Adam Taylor achieves non-party costs order against credit hire company
In the case of Agboola v Kerley v Kindertons Accident Management (Watford county court, 30.07.18), Mr Kerley had been the successful defendant to a personal injury and credit hire claim arising out of an RTA. Following the dismissal of the claim at trial, Mr Kerley applied for a non-party costs order against Kindertons Accident Management, who were Mr Agboola’s credit hire company. The judge at Watford granted the application and ordered costs of the RTA claim against Kindertons pursuant to CPR rule 46.2. The judge held that Kindertons were the controlling and benefitting party of the litigation, for the following primary reasons:
- A letter of claim was sent by Kindertons to Mr Kerley’s RTA insurer, which only sought credit hire and related vehicle costs, but did not seek damages for any personal injury or loss of earnings (as were eventually included in the Schedule of Loss in the claim).

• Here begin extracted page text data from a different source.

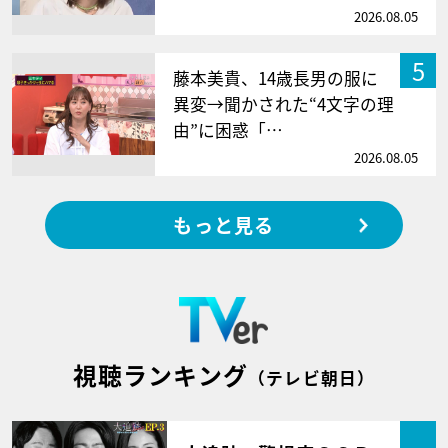
2026.08.05
5
藤本美貴、14歳長男の服に
異変→聞かされた“4文字の理
由”に困惑「…
2026.08.05
もっと見る
視聴ランキング
（テレビ朝日）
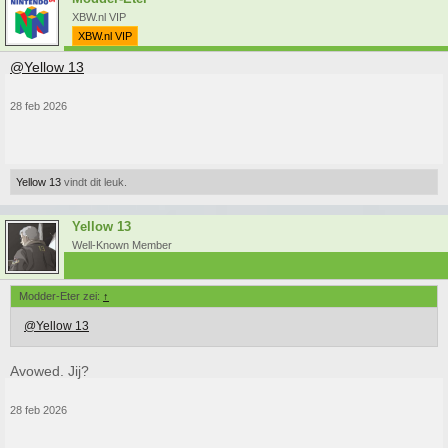
XBW.nl VIP
XBW.nl VIP
@Yellow 13
28 feb 2026
Yellow 13
vindt dit leuk.
Yellow 13
Well-Known Member
Modder-Eter zei:
↑
@Yellow 13
Avowed. Jij?
28 feb 2026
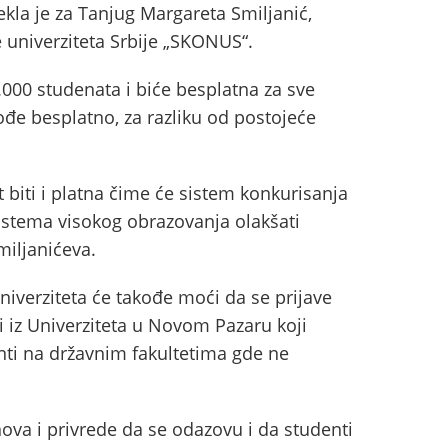
 rekla je za Tanjug Margareta Smiljanić,
 univerziteta Srbije „SKONUS“.
.000 studenata i biće besplatna za sve
ođe besplatno, za razliku od postojeće
 biti i platna čime će sistem konkurisanja
sistema visokog obrazovanja olakšati
miljanićeva.
niverziteta će takođe moći da se prijave
i iz Univerziteta u Novom Pazaru koji
ti na državnim fakultetima gde ne
ova i privrede da se odazovu i da studenti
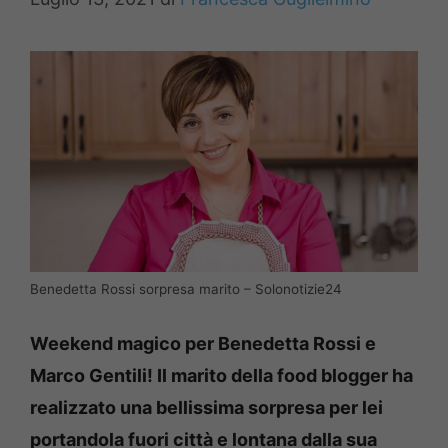
Benedetta Rossi sorpresa marito – Solonotizie24
Weekend magico per Benedetta Rossi e
Marco Gentili! Il marito della food blogger ha
realizzato una bellissima sorpresa per lei
portandola fuori città e lontana dalla sua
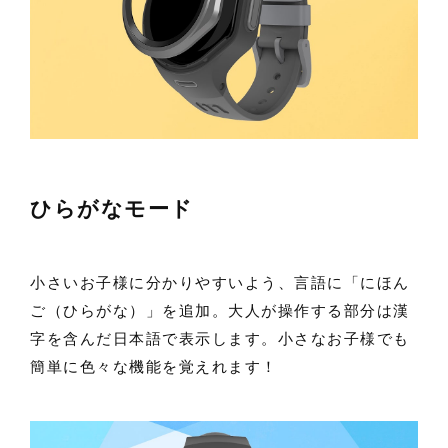
ひらがなモード
小さいお子様に分かりやすいよう、言語に「にほん
ご（ひらがな）」を追加。大人が操作する部分は漢
字を含んだ日本語で表示します。小さなお子様でも
簡単に色々な機能を覚えれます！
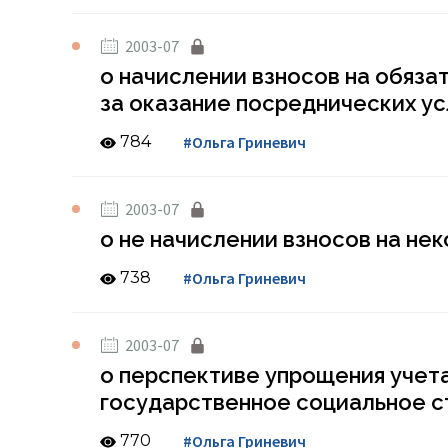
2003-07
о начислении взносов на обяза
за оказание посреднических ус
784
#Ольга Гриневич
2003-07
о не начислении взносов на н
738
#Ольга Гриневич
2003-07
о перспективе упрощения учет
государственное социальное с
770
#Ольга Гриневич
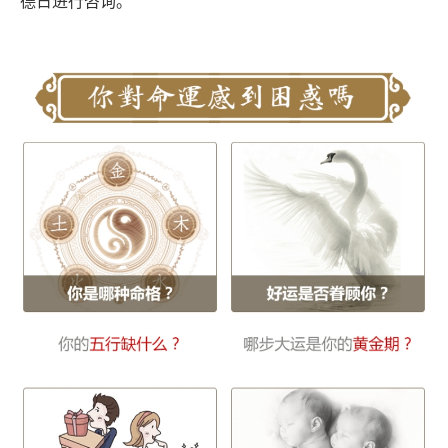
德日进行咨询。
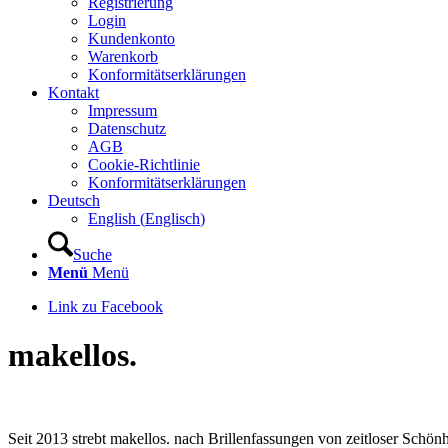
Registrierung
Login
Kundenkonto
Warenkorb
Konformitätserklärungen
Kontakt
Impressum
Datenschutz
AGB
Cookie-Richtlinie
Konformitätserklärungen
Deutsch
English
(
Englisch
)
Suche
Menü
Menü
Link zu Facebook
makellos.
Seit 2013 strebt makellos. nach Brillenfassungen von zeitloser Schö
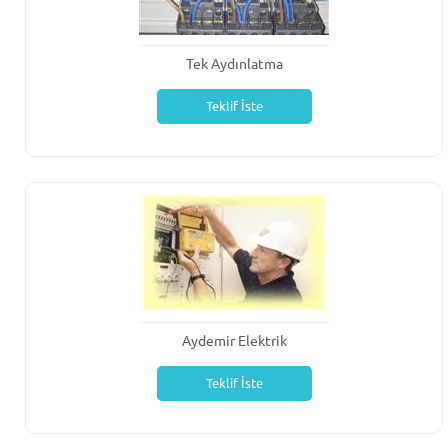
Tek Aydınlatma
Teklif İste
Aydemir Elektrik
Teklif İste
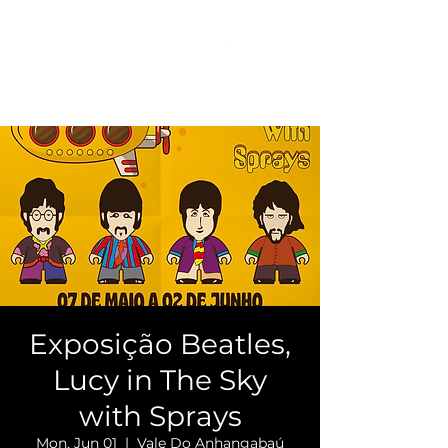
Exposição Beatles,
Lucy in The Sky
with Sprays
Mon, Jun 01
  |  
Vale Do Anhangabaú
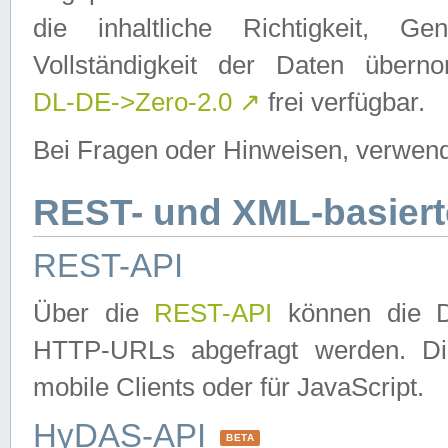
die inhaltliche Richtigkeit, Gen
Vollständigkeit der Daten über
DL-DE->Zero-2.0
↗
frei verfügbar.
Bei Fragen oder Hinweisen, verwend
REST- und XML-basiert
REST-API
Über die
REST-API
können die Da
HTTP-URLs abgefragt werden. Dies
mobile Clients oder für JavaScript.
HyDAS-API
BETA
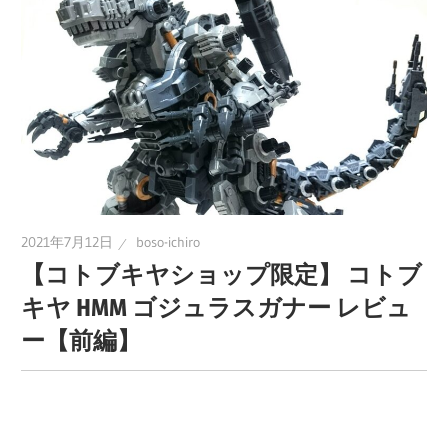
に
趣
味
の
プ
ラ
モ
デ
2021年7月12日
boso-ichiro
ル
【コトブキヤショップ限定】 コトブ
製
キヤ HMM ゴジュラスガナー レビュ
作
ー【前編】
や、
ホ
ビ
ー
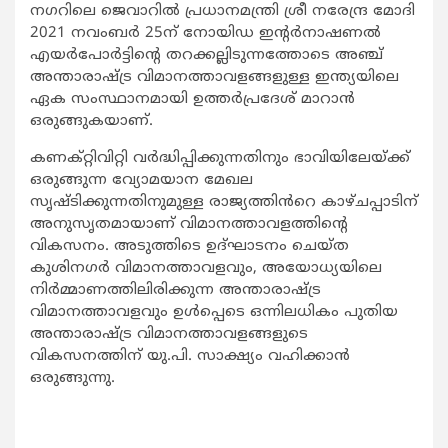
നഗറിലെ ജെവാറില്‍ പ്രധാനമന്ത്രി ശ്രീ നരേന്ദ്ര മോദി
2021 നവംബര്‍ 25ന് നോയിഡ ഇന്റര്‍നാഷണല്‍
എയര്‍പോര്‍ട്ടിന്റെ തറക്കല്ലിടുന്നത്തോടെ അഞ്ച്
അന്താരാഷ്ട്ര വിമാനത്താവളങ്ങളുള്ള ഇന്ത്യയിലെ
ഏക സംസ്ഥാനമായി ഉത്തര്‍പ്രദേശ് മാറാന്‍
ഒരുങ്ങുകയാണ്.
കണക്റ്റിവിറ്റി വര്‍ദ്ധിപ്പിക്കുന്നതിനും ഭാവിയിലേയ്ക്ക്
ഒരുങ്ങുന്ന വ്യോമയാന മേഖല
സൃഷ്ടിക്കുന്നതിനുമുള്ള രാജ്യത്തിൻറെ കാഴ്ചപ്പാടിന്
അനുസൃതമായാണ് വിമാനത്താവളത്തിന്റെ
വികസനം. അടുത്തിടെ ഉദ്ഘാടനം ചെയ്ത
കുശിനഗര്‍ വിമാനത്താവളവും, അയോധ്യയിലെ
നിര്‍മ്മാണത്തിലിരിക്കുന്ന അന്താരാഷ്ട്ര
വിമാനത്താവളവും ഉള്‍പ്പെടെ ഒന്നിലധികം പുതിയ
അന്താരാഷ്ട്ര വിമാനത്താവളങ്ങളുടെ
വികസനത്തിന് യു.പി. സാക്ഷ്യം വഹിക്കാൻ
ഒരുങ്ങുന്നു.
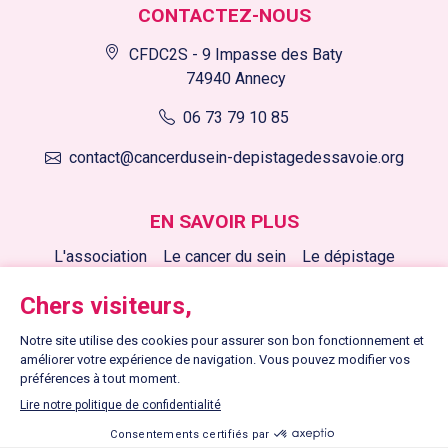
CONTACTEZ-NOUS
CFDC2S - 9 Impasse des Baty
74940 Annecy
06 73 79 10 85
contact@cancerdusein-depistagedessavoie.org
EN SAVOIR PLUS
L'association
Le cancer du sein
Le dépistage
Nos actions
Nous soutenir
Nos actualités
LIENS UTILES
Contactez-nous
Mentions légales
Plan du site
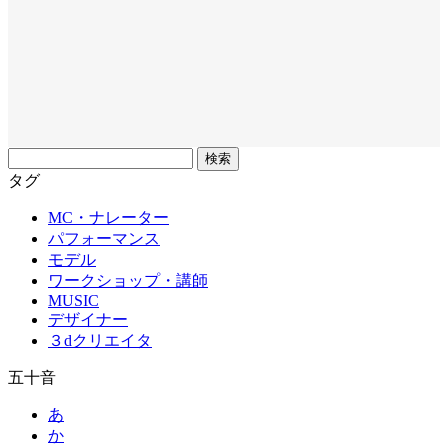
フ
リ
タグ
ー
MC・ナレーター
ワ
パフォーマンス
ー
モデル
ド
ワークショップ・講師
MUSIC
デザイナー
３dクリエイタ
五十音
あ
か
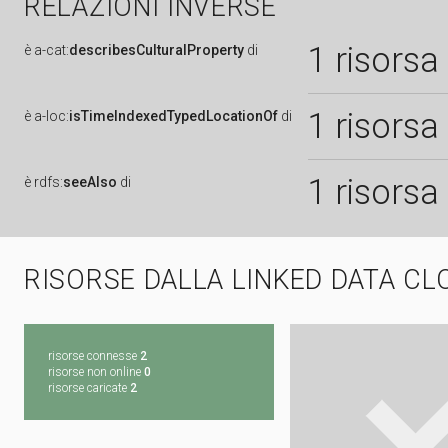
RELAZIONI INVERSE
1 risorsa
è
a-cat:
describesCulturalProperty
di
1 risorsa
è
a-loc:
isTimeIndexedTypedLocationOf
di
1 risorsa
è
rdfs:
seeAlso
di
RISORSE DALLA LINKED DATA CL
risorse connesse
2
risorse non online
0
risorse caricate
2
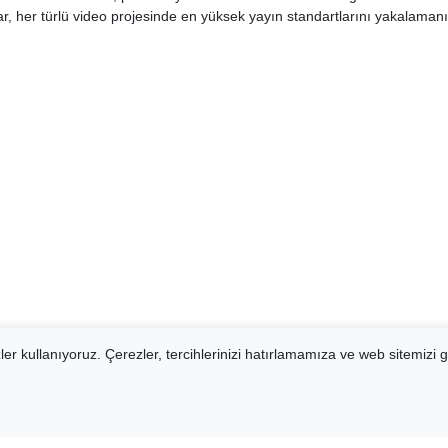
, her türlü video projesinde en yüksek yayın standartlarını yakalamanı
er kullanıyoruz. Çerezler, tercihlerinizi hatırlamamıza ve web sitemizi g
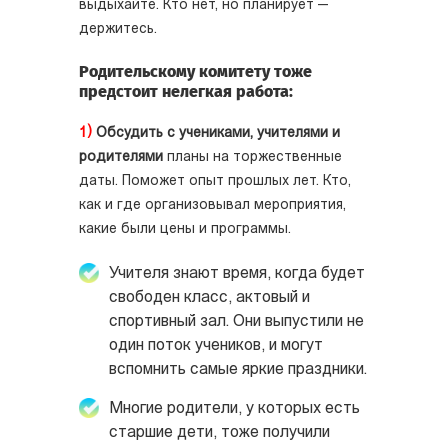
выдыхайте. Кто нет, но планирует —
держитесь.
Родительскому комитету тоже
предстоит нелегкая работа:
1)
Обсудить с учениками, учителями и
родителями
планы на торжественные
даты. Поможет опыт прошлых лет. Кто,
как и где организовывал мероприятия,
какие были цены и программы.
Учителя знают время, когда будет
свободен класс, актовый и
спортивный зал. Они выпустили не
один поток учеников, и могут
вспомнить самые яркие праздники.
Многие родители, у которых есть
старшие дети, тоже получили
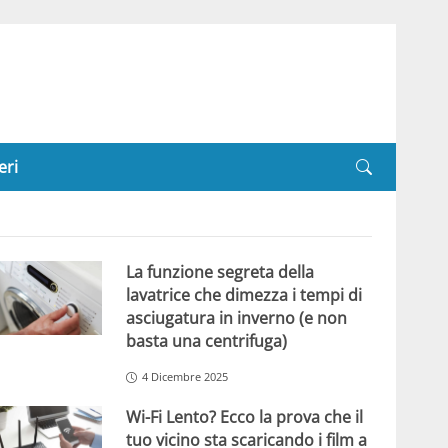
eri
La funzione segreta della
lavatrice che dimezza i tempi di
asciugatura in inverno (e non
basta una centrifuga)
4 Dicembre 2025
Wi-Fi Lento? Ecco la prova che il
tuo vicino sta scaricando i film a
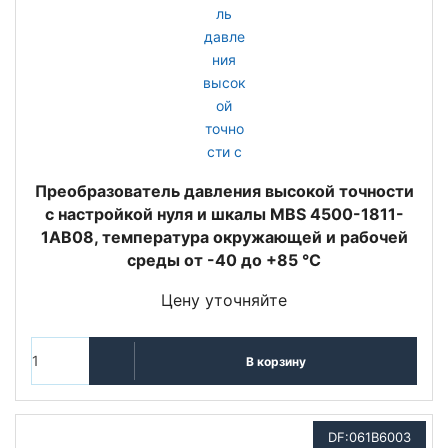
Преобразователь давления высокой точности
с настройкой нуля и шкалы MBS 4500-1811-
1AB08, температура окружающей и рабочей
среды от -40 до +85 °C
Цену уточняйте
В корзину
DF:061B6003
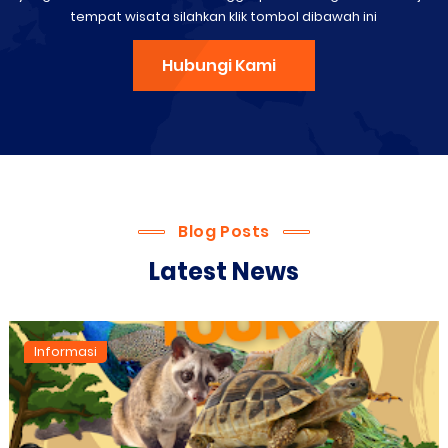
tempat wisata silahkan klik tombol dibawah ini
Hubungi Kami
Blog Posts
Latest News
Camping Ground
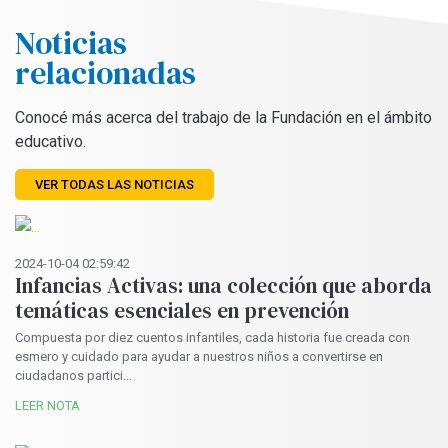
Noticias
relacionadas
Conocé más acerca del trabajo de la Fundación en el ámbito
educativo.
VER TODAS LAS NOTICIAS
2024-10-04 02:59:42
Infancias Activas: una colección que aborda
temáticas esenciales en prevención
Compuesta por diez cuentos infantiles, cada historia fue creada con
esmero y cuidado para ayudar a nuestros niños a convertirse en
ciudadanos partici...
LEER NOTA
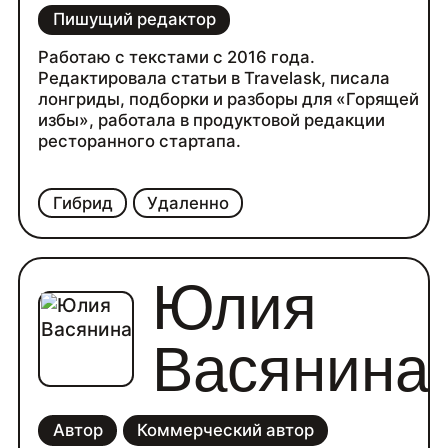
Пишущий редактор
Работаю с текстами с 2016 года.
Редактировала статьи в Travelask, писала
лонгриды, подборки и разборы для «Горящей
избы», работала в продуктовой редакции
ресторанного стартапа.
Гибрид
Удаленно
Юлия
Васянина
Автор
Коммерческий автор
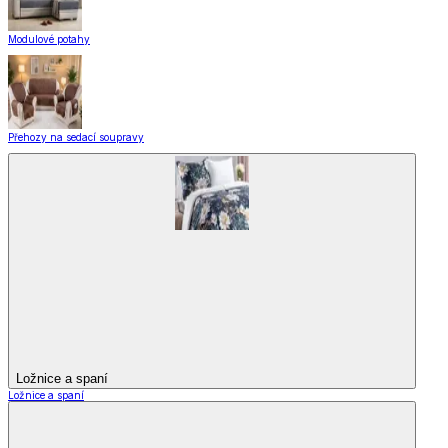
Modulové potahy
Přehozy na sedací soupravy
Ložnice a spaní
Ložnice a spaní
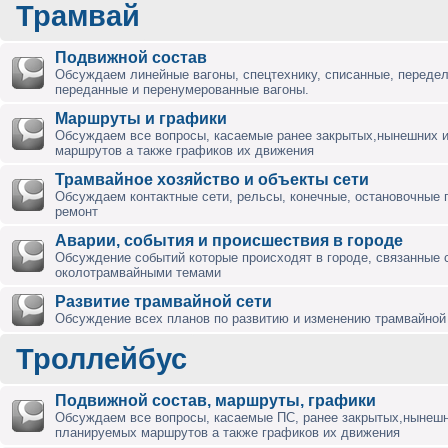
Трамвай
Подвижной состав
Обсуждаем линейные вагоны, спецтехнику, списанные, переде
переданные и перенумерованные вагоны.
Маршруты и графики
Обсуждаем все вопросы, касаемые ранее закрытых,нынешних 
маршрутов а также графиков их движения
Трамвайное хозяйство и объекты сети
Обсуждаем контактные сети, рельсы, конечные, остановочные 
ремонт
Аварии, события и происшествия в городе
Обсуждение событий которые происходят в городе, связанные 
околотрамвайными темами
Развитие трамвайной сети
Обсуждение всех планов по развитию и изменению трамвайной 
Троллейбус
Подвижной состав, маршруты, графики
Обсуждаем все вопросы, касаемые ПС, ранее закрытых,нынешн
планируемых маршрутов а также графиков их движения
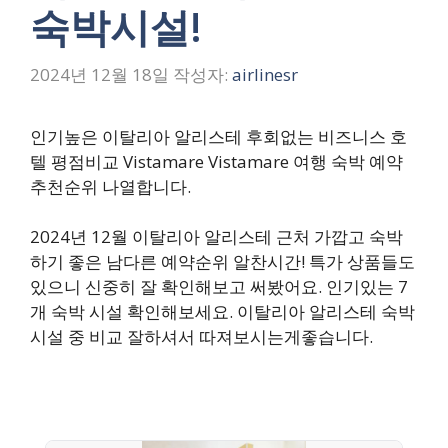
숙박시설!
2024년 12월 18일
작성자:
airlinesr
인기높은 이탈리아 알리스테 후회없는 비즈니스 호
텔 평점비교 Vistamare Vistamare 여행 숙박 예약
추천순위 나열합니다.
2024년 12월 이탈리아 알리스테 근처 가깝고 숙박
하기 좋은 남다른 예약순위 알찬시간! 특가 상품들도
있으니 신중히 잘 확인해보고 써봤어요. 인기있는 7
개 숙박 시설 확인해보세요. 이탈리아 알리스테 숙박
시설 중 비교 잘하셔서 따져보시는게좋습니다.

- A Part 36 offer was made in the RTA claim which only sought credit hire and related vehicle costs, but did not seek damages for any personal injury or loss of earnings (as were eventually included in the Schedule of Loss in the claim).
- The terms and conditions of the hire contract suggested that Kindertons were the controlling party in relation to the RTA claim, as those terms stated that Mr Agboola had to cooperate with the claim.
The judge then ordered that the costs were enforceable against Kindertons, despite QOCS being the default position in relation to the RTA claim, and also ordered that Kindertons pay the costs of Mr Kerley’s application.
The decision shows that where the evidence is suggestive of a credit hire company controlling the litigation, but the claim is a poor one and fails, recourse for costs may be sought against the credit hire company. In addition, the threat of such an order may well provide a disincentive to the continuation of poor claims by credit hire companies. Helpfully for insurers faced with such claims, the terms and conditions of the hire agreement relied upon by the judge appear to be standard ‘cooperation’ terms that appear in many hire agreements.
Adam Taylor acted for the successful applicant Mr Kerley (and his insurers), instructed by Clyde & Co LLP.